DOCUMENT TEXT =>
________________

Financial Independence: Is your income futureproof?

time impacts income streams
Have you thought about how your income streams could be impacted by outside forces over time?

A lot has been said and written about the amount of money people need to squirrel away in order to be financially independent. At the end of the day what it boils down to is this: do you have enough to pay your bills if you were to suddenly be unable, or unwilling, to continue working to make a living? Would you be able to support a satisfactory (a highly subjective measure) standard of living?

This sounds like a pretty simple proposition. Tot up your costs, take a look at your alternative sources of income and conclude whether you are, or are not, financially independent.

The answer, however, is a lot more complicated and to a certain extent dependent on what you plan to do once financial independence is achieved. The more drastic the changes planned, the more certain you must be that all bases have been covered.

If you are aiming for financial independence as one of the milestones on a path to wealth and prosperity, then you need not worry too much about moving goalposts i.e. income and annual costs. If the numbers change then it is not a major crisis.

Try out the following decision tree to see what I mean.

 

If, on the other hand, attaining financial independence is seen as the last milestone prior to making big changes in your life, then the decision process will be a lot more complicated, with more checks and balances to ensure that you and your family are safe.

If you are someone like me you will end up with several spreadsheets and you will trawl through the internet looking for retirement calculators that will help you make sure that what you have is really enough. In other words that your financially independent status is future-proof.

The following decision tree will give you an idea of the different questions I ask myself  when assessing whether our finances can withstand the shocks and stresses of future events.

 

I guess that I am a worrier by nature. When I am making a decision I make sure I identify and plan for the worst case scenario prior to committing myself. This has stood me in good stead when running my business. Nobody has a crystal ball so while one must forge ahead with a positive Can Do attitude, it would be foolish not to take into account all the things that could go wrong and have in place a Plan B.

________________

COLLECTED DATA =>
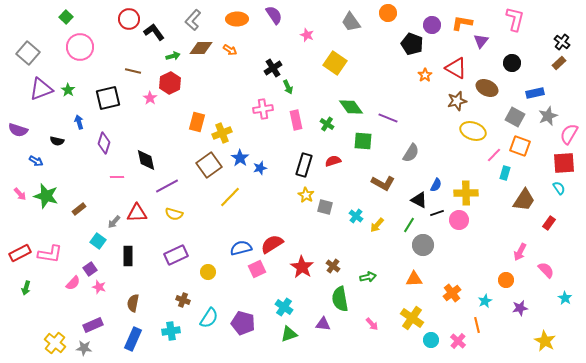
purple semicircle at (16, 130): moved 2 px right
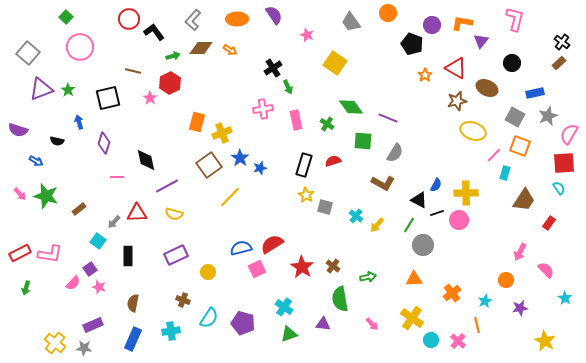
gray semicircle at (411, 153): moved 16 px left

________________

TASKS =>
[a] Duplicate the part of the financial independence text that opens with the words containing "If you are aiming" and closes with "a major crisis.".
[b] In the financial independence text, what does the writer identify and plan for before committing to a decision?
The lines have nothing to do with the financial independence text.

RESPONSES FOR EACH TASK =>
[a]
If you are aiming for financial independence as one of the milestones on a path to wealth and prosperity, then you need not worry too much about moving goalposts i.e. income and annual costs. If the numbers change then it is not a major crisis.

[b] The worst case scenario.